这时李昭延才知道李敜不知用了什么方法,时不时偷偷跑到藏书阁看书临帖。知道这事以后他本没说什么,直到一次两人父子撞着正着,李昭延只好当场将李敜斥责一番,也不知他后来是否再去了。
去年在扬州,两人执子对弈,李昭延本只当是漫不经心的消遣却被那个毛头小子激起了战意,父子大杀两日两夜好不快乎。那次是他第一次那么认真地检视这个儿子,沉静、内敛、温润,甚至连在父亲面前的拘谨都像极了自己。
但这些,原本只有他知道而已,他可以当做不知道。
现在,天下人都知道了。
若是没有李敜如此迅速地说服忽兀,高沣也不可能抓住呼延庆被刺的机会,疯狂扫荡呼延部的地盘。若不重重嘉许李敜的功绩,庙堂江湖必将谣言四起,他十多年辛苦赚得的贤君圣名,一夜间又会变回反父贼子的蔑称。
李昭延深深明白,自己已经没有可能再像从前一样,让李敜躲在阴暗的角落,和往昔那些记忆一起。他了解这位六皇子的良苦用心,从今往后,朝堂上必然少不了他的身影。他开始感觉自己是走入了一个局。不过,自从生在这帝王家那日起,又有哪次不是局呢?
从扬州回来之后,他本想改变对李敜的态度,但已经被李敃李效兄弟争斗搞得心力交瘁的君王最终还是忍痛让那个无人记挂的儿子继续在是非之外安度余生,但没想到命运还是将他搅回了这场浑水。儿啊,既是你自己选的路,就怪不得其中的残酷了……
心情同样纠结的还有皇后。自上次撞破李昭延诡计之后,两人便再也没有说话。高容甚至已经下定了决心了,如果李敜没能平安回来,她这辈子都不会原谅那个冷血的男人。
她开始明白次子那令人齿寒的个性究竟从何而来,他们都是那个暴君的子孙。
她深知在夫君内心的某处,他像爱别的孩子一样爱着李敜;她也知道,十多年来的逃避和漠不关心,让他怀抱着和她一般的内疚。但这些,在天下大义面前,都不值一提。
这才多久,那个光明磊落、眼中容不得一丝恶念、口口声声说过自己不会为了所谓大局牺牲高宁、枉杀无辜的李昭延,现在就是把亲生骨肉往鬼门关里送也在所不惜。
不过,自己又有什么资格责怪夫君,如果她的母爱有那么纯粹,这个时候就应该为儿子的成就欣喜了。
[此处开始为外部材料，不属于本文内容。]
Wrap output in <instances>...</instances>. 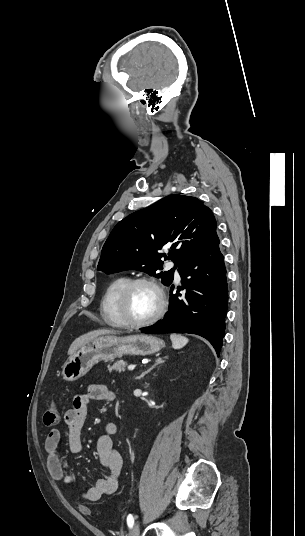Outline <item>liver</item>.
Segmentation results:
<instances>
[{
    "label": "liver",
    "instance_id": "liver-1",
    "mask_svg": "<svg viewBox=\"0 0 305 536\" xmlns=\"http://www.w3.org/2000/svg\"><path fill=\"white\" fill-rule=\"evenodd\" d=\"M104 334H116V332L115 330H94V332H88V334H84V336H79V338H76V340L72 342L68 350L69 356L75 354L76 350H79V348L88 344L90 340H94V338H98V336H104Z\"/></svg>",
    "mask_w": 305,
    "mask_h": 536
}]
</instances>
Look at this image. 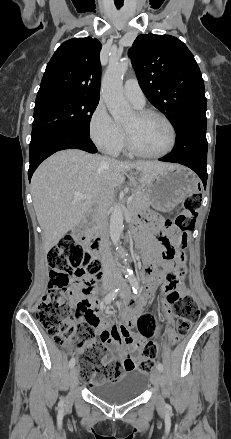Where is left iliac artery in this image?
<instances>
[{
	"mask_svg": "<svg viewBox=\"0 0 231 439\" xmlns=\"http://www.w3.org/2000/svg\"><path fill=\"white\" fill-rule=\"evenodd\" d=\"M129 282L131 284V287H132V290H133L134 294H137L138 291H139V284H138L137 279L135 277H131L129 279ZM157 369L162 372L163 371V365L161 363H158L157 364Z\"/></svg>",
	"mask_w": 231,
	"mask_h": 439,
	"instance_id": "1",
	"label": "left iliac artery"
}]
</instances>
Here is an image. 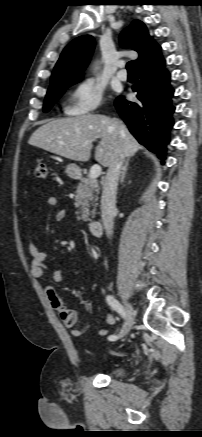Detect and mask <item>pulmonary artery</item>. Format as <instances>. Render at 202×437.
Wrapping results in <instances>:
<instances>
[{
    "label": "pulmonary artery",
    "mask_w": 202,
    "mask_h": 437,
    "mask_svg": "<svg viewBox=\"0 0 202 437\" xmlns=\"http://www.w3.org/2000/svg\"><path fill=\"white\" fill-rule=\"evenodd\" d=\"M118 67H119V70L117 71L116 75H117V77L120 80L125 81L127 79V77H128V74H127L126 70L123 69L124 68V62H120L118 64Z\"/></svg>",
    "instance_id": "obj_1"
}]
</instances>
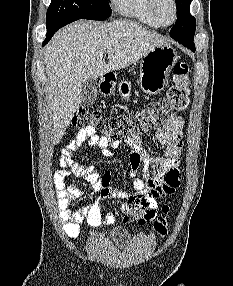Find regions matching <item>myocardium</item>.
I'll return each instance as SVG.
<instances>
[{
	"mask_svg": "<svg viewBox=\"0 0 233 286\" xmlns=\"http://www.w3.org/2000/svg\"><path fill=\"white\" fill-rule=\"evenodd\" d=\"M149 1H150L151 14L160 26L168 27V26H171L172 24H174L176 22V20L178 18V6H177L176 0H169V2L171 3V5L173 7V18H172L171 22H169V23L162 22L158 16L157 8H158L159 0H149Z\"/></svg>",
	"mask_w": 233,
	"mask_h": 286,
	"instance_id": "obj_1",
	"label": "myocardium"
}]
</instances>
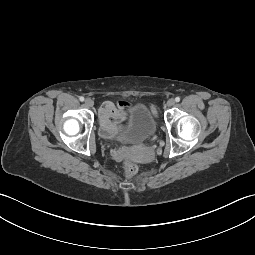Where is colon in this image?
Here are the masks:
<instances>
[{
    "label": "colon",
    "mask_w": 255,
    "mask_h": 255,
    "mask_svg": "<svg viewBox=\"0 0 255 255\" xmlns=\"http://www.w3.org/2000/svg\"><path fill=\"white\" fill-rule=\"evenodd\" d=\"M151 109L155 111V107L151 105ZM125 176L127 178H132L136 175L138 171L137 165L130 159H126L123 164Z\"/></svg>",
    "instance_id": "obj_1"
}]
</instances>
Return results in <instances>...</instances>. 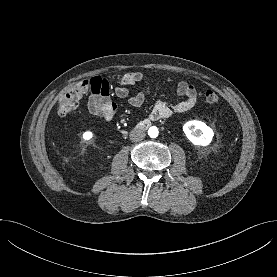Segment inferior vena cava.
<instances>
[{"label": "inferior vena cava", "instance_id": "602c4592", "mask_svg": "<svg viewBox=\"0 0 277 277\" xmlns=\"http://www.w3.org/2000/svg\"><path fill=\"white\" fill-rule=\"evenodd\" d=\"M145 136H146L145 132L139 129L132 130L130 132V140L133 142L141 141L145 138Z\"/></svg>", "mask_w": 277, "mask_h": 277}]
</instances>
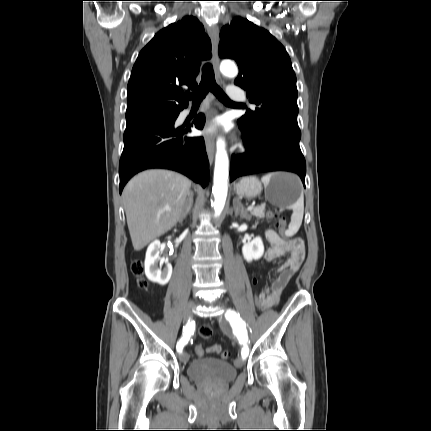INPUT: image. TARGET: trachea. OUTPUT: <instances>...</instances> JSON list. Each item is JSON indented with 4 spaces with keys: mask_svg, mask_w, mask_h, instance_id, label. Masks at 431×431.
I'll return each mask as SVG.
<instances>
[{
    "mask_svg": "<svg viewBox=\"0 0 431 431\" xmlns=\"http://www.w3.org/2000/svg\"><path fill=\"white\" fill-rule=\"evenodd\" d=\"M209 91L223 103L241 106V104L232 102L224 91L217 85L213 66L210 63H206L202 68V77L198 88L195 92L187 93L185 96L193 101L192 104L196 105L202 102Z\"/></svg>",
    "mask_w": 431,
    "mask_h": 431,
    "instance_id": "trachea-1",
    "label": "trachea"
}]
</instances>
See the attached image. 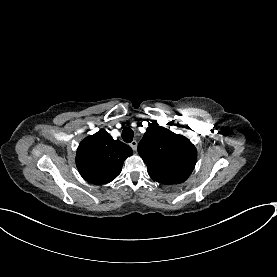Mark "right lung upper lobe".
I'll return each instance as SVG.
<instances>
[{
  "instance_id": "obj_1",
  "label": "right lung upper lobe",
  "mask_w": 277,
  "mask_h": 277,
  "mask_svg": "<svg viewBox=\"0 0 277 277\" xmlns=\"http://www.w3.org/2000/svg\"><path fill=\"white\" fill-rule=\"evenodd\" d=\"M131 155V147L100 130L79 144L76 165L86 181L104 184L120 174L125 159Z\"/></svg>"
}]
</instances>
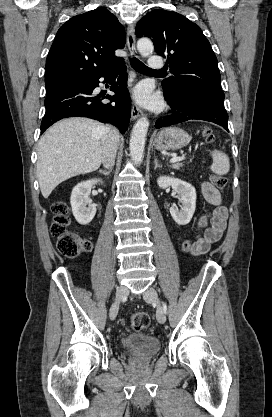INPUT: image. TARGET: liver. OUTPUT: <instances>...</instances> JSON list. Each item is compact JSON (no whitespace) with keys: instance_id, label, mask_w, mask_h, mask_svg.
Masks as SVG:
<instances>
[{"instance_id":"1","label":"liver","mask_w":272,"mask_h":417,"mask_svg":"<svg viewBox=\"0 0 272 417\" xmlns=\"http://www.w3.org/2000/svg\"><path fill=\"white\" fill-rule=\"evenodd\" d=\"M103 124L73 117L50 127L38 144L37 177L44 198L63 181L96 171L102 162Z\"/></svg>"}]
</instances>
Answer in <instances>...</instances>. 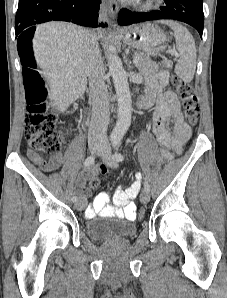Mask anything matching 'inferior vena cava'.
<instances>
[{"instance_id": "inferior-vena-cava-1", "label": "inferior vena cava", "mask_w": 227, "mask_h": 298, "mask_svg": "<svg viewBox=\"0 0 227 298\" xmlns=\"http://www.w3.org/2000/svg\"><path fill=\"white\" fill-rule=\"evenodd\" d=\"M84 62L92 98V117L88 139L103 142L107 139L106 131L110 117L109 95L104 82L105 69L95 35H89L86 40Z\"/></svg>"}]
</instances>
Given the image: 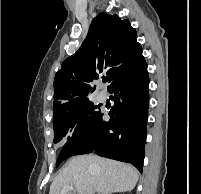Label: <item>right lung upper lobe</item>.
I'll return each instance as SVG.
<instances>
[{
	"mask_svg": "<svg viewBox=\"0 0 201 194\" xmlns=\"http://www.w3.org/2000/svg\"><path fill=\"white\" fill-rule=\"evenodd\" d=\"M143 58L137 32L117 15L100 13L78 51L66 58L54 79V119L72 112L94 91L90 83L106 73L110 86ZM109 86V87H110ZM108 87V88H109Z\"/></svg>",
	"mask_w": 201,
	"mask_h": 194,
	"instance_id": "cb5924a9",
	"label": "right lung upper lobe"
}]
</instances>
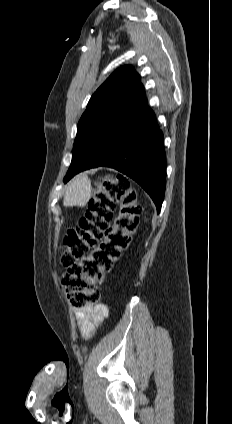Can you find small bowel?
I'll list each match as a JSON object with an SVG mask.
<instances>
[{
    "label": "small bowel",
    "mask_w": 232,
    "mask_h": 424,
    "mask_svg": "<svg viewBox=\"0 0 232 424\" xmlns=\"http://www.w3.org/2000/svg\"><path fill=\"white\" fill-rule=\"evenodd\" d=\"M74 316L84 339H90L107 318L108 309L105 304L97 303L87 309L77 310Z\"/></svg>",
    "instance_id": "1"
}]
</instances>
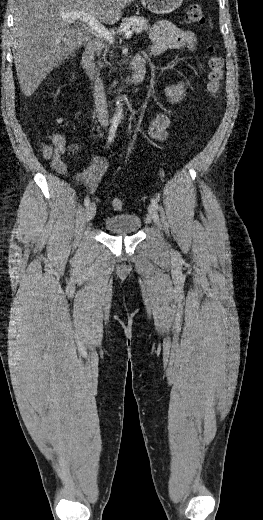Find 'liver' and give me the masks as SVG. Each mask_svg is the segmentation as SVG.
<instances>
[{
  "label": "liver",
  "instance_id": "6515ba94",
  "mask_svg": "<svg viewBox=\"0 0 263 520\" xmlns=\"http://www.w3.org/2000/svg\"><path fill=\"white\" fill-rule=\"evenodd\" d=\"M134 0H17L12 49L20 87L30 97L46 76L83 42L90 30L71 26L62 13L85 12L100 23L114 24Z\"/></svg>",
  "mask_w": 263,
  "mask_h": 520
}]
</instances>
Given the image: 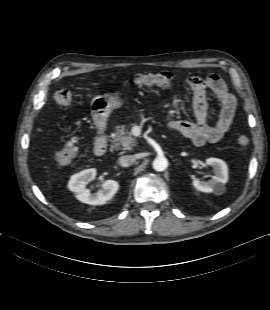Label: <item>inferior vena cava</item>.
Returning a JSON list of instances; mask_svg holds the SVG:
<instances>
[{
	"label": "inferior vena cava",
	"mask_w": 270,
	"mask_h": 310,
	"mask_svg": "<svg viewBox=\"0 0 270 310\" xmlns=\"http://www.w3.org/2000/svg\"><path fill=\"white\" fill-rule=\"evenodd\" d=\"M118 162L122 167H129L135 162V157L133 155H124L119 158Z\"/></svg>",
	"instance_id": "1"
}]
</instances>
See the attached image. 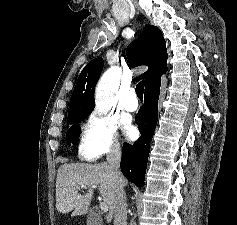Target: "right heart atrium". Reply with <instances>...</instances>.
<instances>
[{"instance_id":"d8ad5b80","label":"right heart atrium","mask_w":237,"mask_h":225,"mask_svg":"<svg viewBox=\"0 0 237 225\" xmlns=\"http://www.w3.org/2000/svg\"><path fill=\"white\" fill-rule=\"evenodd\" d=\"M78 150L87 160H96L105 154H118L121 150L117 124L96 112L82 124Z\"/></svg>"}]
</instances>
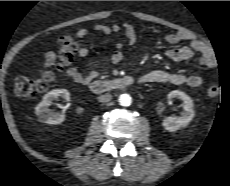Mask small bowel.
Masks as SVG:
<instances>
[{"label": "small bowel", "instance_id": "small-bowel-1", "mask_svg": "<svg viewBox=\"0 0 230 186\" xmlns=\"http://www.w3.org/2000/svg\"><path fill=\"white\" fill-rule=\"evenodd\" d=\"M95 32H100L105 35H119L123 34L129 44H134L137 39L135 28L130 24H125L122 27L117 24H99L92 28ZM89 33L88 29H80L76 32L77 37H84ZM164 40L169 44H178L182 41H187L188 44L184 47L171 48L165 51V56L171 61L179 62L198 57V64L206 68L216 67L217 60L212 50L203 42L195 39L191 34L186 32H172L165 35ZM79 55L88 59V64L91 63L89 59V50L87 48H80ZM124 57L123 45L117 43L113 52L110 55V62L112 64L119 63ZM56 62V53L49 50L44 55L45 68L54 65ZM67 66L62 72V77L72 79L73 81L87 85L92 80L97 78L105 67L92 68L87 72H81L70 62L65 63ZM144 83H172V84H186L190 87H199L203 79L199 75H187L184 73H172L165 70L155 69L144 73L140 77Z\"/></svg>", "mask_w": 230, "mask_h": 186}]
</instances>
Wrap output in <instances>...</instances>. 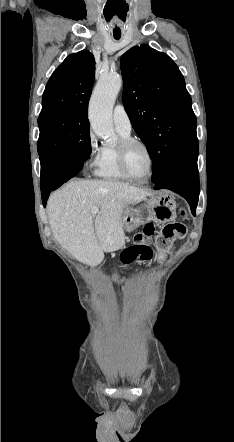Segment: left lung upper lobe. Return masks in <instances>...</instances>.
Wrapping results in <instances>:
<instances>
[{
    "label": "left lung upper lobe",
    "mask_w": 234,
    "mask_h": 442,
    "mask_svg": "<svg viewBox=\"0 0 234 442\" xmlns=\"http://www.w3.org/2000/svg\"><path fill=\"white\" fill-rule=\"evenodd\" d=\"M123 104L153 161L152 181L164 177L180 152L197 139L196 116L184 78L173 60L148 45L120 58Z\"/></svg>",
    "instance_id": "obj_1"
}]
</instances>
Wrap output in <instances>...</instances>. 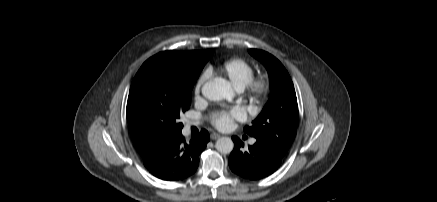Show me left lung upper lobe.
<instances>
[{"label":"left lung upper lobe","instance_id":"1","mask_svg":"<svg viewBox=\"0 0 437 202\" xmlns=\"http://www.w3.org/2000/svg\"><path fill=\"white\" fill-rule=\"evenodd\" d=\"M249 53L266 67L271 96L244 132L284 156L297 131L298 104L293 82L285 67L271 54L257 49H250Z\"/></svg>","mask_w":437,"mask_h":202}]
</instances>
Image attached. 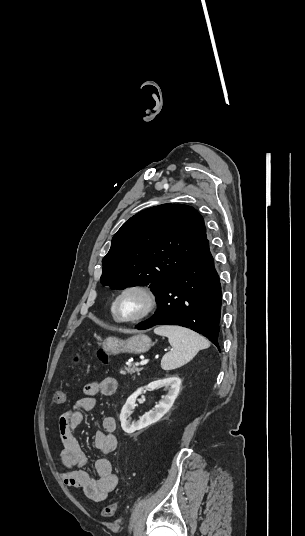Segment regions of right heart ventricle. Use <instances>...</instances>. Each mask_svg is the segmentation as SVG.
<instances>
[{"instance_id":"right-heart-ventricle-1","label":"right heart ventricle","mask_w":305,"mask_h":536,"mask_svg":"<svg viewBox=\"0 0 305 536\" xmlns=\"http://www.w3.org/2000/svg\"><path fill=\"white\" fill-rule=\"evenodd\" d=\"M111 318H112V320L115 322L114 317H113V315H112V311H111Z\"/></svg>"}]
</instances>
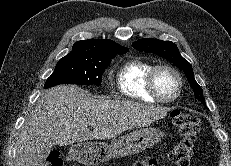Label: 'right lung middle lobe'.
<instances>
[{
    "label": "right lung middle lobe",
    "mask_w": 231,
    "mask_h": 166,
    "mask_svg": "<svg viewBox=\"0 0 231 166\" xmlns=\"http://www.w3.org/2000/svg\"><path fill=\"white\" fill-rule=\"evenodd\" d=\"M123 53H118L122 55ZM117 54L94 58L68 54L60 59L53 74L47 79L44 88L60 84L101 85L102 75Z\"/></svg>",
    "instance_id": "dd1d6c3e"
}]
</instances>
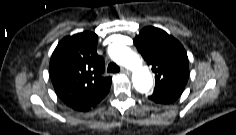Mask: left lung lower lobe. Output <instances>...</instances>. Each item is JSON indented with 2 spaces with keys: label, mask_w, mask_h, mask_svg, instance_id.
I'll return each instance as SVG.
<instances>
[{
  "label": "left lung lower lobe",
  "mask_w": 236,
  "mask_h": 135,
  "mask_svg": "<svg viewBox=\"0 0 236 135\" xmlns=\"http://www.w3.org/2000/svg\"><path fill=\"white\" fill-rule=\"evenodd\" d=\"M183 85L154 89L148 98L156 103L169 104L177 100L184 90Z\"/></svg>",
  "instance_id": "obj_1"
}]
</instances>
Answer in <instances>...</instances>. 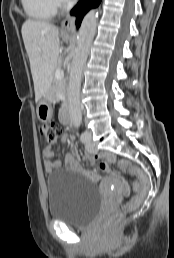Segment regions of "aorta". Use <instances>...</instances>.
<instances>
[{
	"instance_id": "aorta-1",
	"label": "aorta",
	"mask_w": 174,
	"mask_h": 258,
	"mask_svg": "<svg viewBox=\"0 0 174 258\" xmlns=\"http://www.w3.org/2000/svg\"><path fill=\"white\" fill-rule=\"evenodd\" d=\"M97 21L98 12L96 10H91L85 15L77 36V48L70 68L68 107L71 124L77 128L82 122L80 106L82 71L88 57L90 45L96 33Z\"/></svg>"
}]
</instances>
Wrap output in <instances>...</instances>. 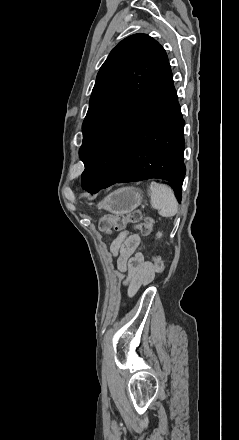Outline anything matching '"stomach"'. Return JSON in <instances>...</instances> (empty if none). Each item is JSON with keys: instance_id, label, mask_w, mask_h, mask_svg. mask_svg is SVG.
<instances>
[{"instance_id": "stomach-1", "label": "stomach", "mask_w": 239, "mask_h": 440, "mask_svg": "<svg viewBox=\"0 0 239 440\" xmlns=\"http://www.w3.org/2000/svg\"><path fill=\"white\" fill-rule=\"evenodd\" d=\"M142 200V190H138V188H120V190H115V192L106 196L102 202H99L97 208L122 216V214L133 212L135 208L140 206Z\"/></svg>"}]
</instances>
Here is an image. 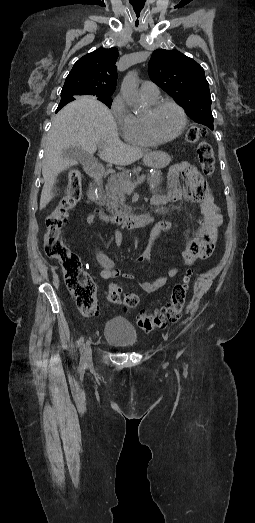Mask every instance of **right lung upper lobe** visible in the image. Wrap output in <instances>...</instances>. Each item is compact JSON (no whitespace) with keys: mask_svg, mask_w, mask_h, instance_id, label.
Segmentation results:
<instances>
[{"mask_svg":"<svg viewBox=\"0 0 255 523\" xmlns=\"http://www.w3.org/2000/svg\"><path fill=\"white\" fill-rule=\"evenodd\" d=\"M118 58V49L99 48L82 58L73 66L67 76L62 93L83 97L111 96L117 83V68L115 63ZM75 100V98H74ZM71 99H61L56 110L58 112Z\"/></svg>","mask_w":255,"mask_h":523,"instance_id":"1","label":"right lung upper lobe"}]
</instances>
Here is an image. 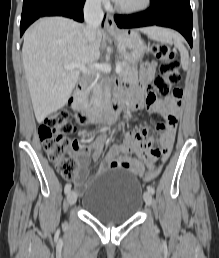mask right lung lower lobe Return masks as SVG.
I'll return each mask as SVG.
<instances>
[{
  "label": "right lung lower lobe",
  "instance_id": "obj_1",
  "mask_svg": "<svg viewBox=\"0 0 219 258\" xmlns=\"http://www.w3.org/2000/svg\"><path fill=\"white\" fill-rule=\"evenodd\" d=\"M85 0H26L20 23V36L27 27L43 16H64L82 22Z\"/></svg>",
  "mask_w": 219,
  "mask_h": 258
}]
</instances>
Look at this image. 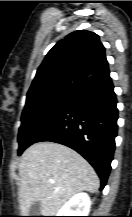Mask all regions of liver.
I'll return each mask as SVG.
<instances>
[{"mask_svg":"<svg viewBox=\"0 0 132 217\" xmlns=\"http://www.w3.org/2000/svg\"><path fill=\"white\" fill-rule=\"evenodd\" d=\"M19 174L22 216L30 214L34 202L40 203L43 216H55L74 195L82 191L95 193L100 186L95 170L81 155L54 142L27 148L20 158Z\"/></svg>","mask_w":132,"mask_h":217,"instance_id":"obj_1","label":"liver"}]
</instances>
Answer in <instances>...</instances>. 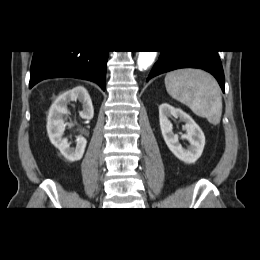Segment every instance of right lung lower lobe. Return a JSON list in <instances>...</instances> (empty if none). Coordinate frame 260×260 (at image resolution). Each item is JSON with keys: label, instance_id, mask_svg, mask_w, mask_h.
I'll list each match as a JSON object with an SVG mask.
<instances>
[{"label": "right lung lower lobe", "instance_id": "right-lung-lower-lobe-1", "mask_svg": "<svg viewBox=\"0 0 260 260\" xmlns=\"http://www.w3.org/2000/svg\"><path fill=\"white\" fill-rule=\"evenodd\" d=\"M109 51H35L30 69L29 88L38 82L73 77L97 83L105 90Z\"/></svg>", "mask_w": 260, "mask_h": 260}]
</instances>
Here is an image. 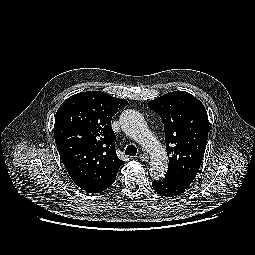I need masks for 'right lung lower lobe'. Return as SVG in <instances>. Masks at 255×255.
I'll return each mask as SVG.
<instances>
[{
    "mask_svg": "<svg viewBox=\"0 0 255 255\" xmlns=\"http://www.w3.org/2000/svg\"><path fill=\"white\" fill-rule=\"evenodd\" d=\"M114 181H115V179L112 180L111 182H109V183L103 185V186L85 189L84 191H86V192H88V193H92V194L99 193V192H102V191H104L105 189H107L112 183H114Z\"/></svg>",
    "mask_w": 255,
    "mask_h": 255,
    "instance_id": "98d812e1",
    "label": "right lung lower lobe"
}]
</instances>
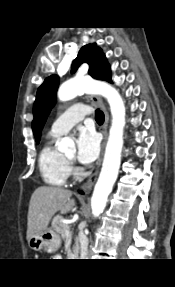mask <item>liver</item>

但现在她满心所有的,只是对未来局势的担忧。她知道他已经成功吹响了反抗命运的号角,而她和太子便是矛头所向。
她可以选择不还击。这是她欠他的,要还。
可是她不能不保护太子,不能不保护梁王,不能不保护放儿。是的,可怜的李敜在她的心中又被放到了孤立的角落,如果再次需要牺牲,他仍是最佳人选。
她又突然想到了她的放儿,这次旅程对他会有什么影响。她记得父亲说过,一个注定要刀尖舔血的男人,在第一次嗅到厮杀的血腥味后,就已无法从战场抽身。
她刻意纵然溺爱李放,一心只期盼他能做一个不学无术安享太平的富贵闲人,但在近身感受高沣鏖战沙场建功立业的荣光之后,他那颗早已躁动的心还会安定下来么……
皇后一人独坐于宣正殿中,继续着她孤独而无法入眠的夜晚。不久之后,她两个年幼的儿子都将归来,朝堂或是战场,都不是能让一个母亲安心的地方。
下雨了。
“殿下。”
李效看着窗外的雨,竟连江渚唤他都没有反应。
“殿下。”
江渚行完礼,见眼前这个虽说算不上俊俏但却有几分英挺的男子依然愁眉深锁,便上去挽住了他的手臂。
“哦。”李效这才回过神来,“舒儿睡下了么?”
“睡下了。”江渚轻柔地说。
“你看我,好不容易才过来一次,却在这发呆。”李效握住江渚挽着自己的手,自责地说到。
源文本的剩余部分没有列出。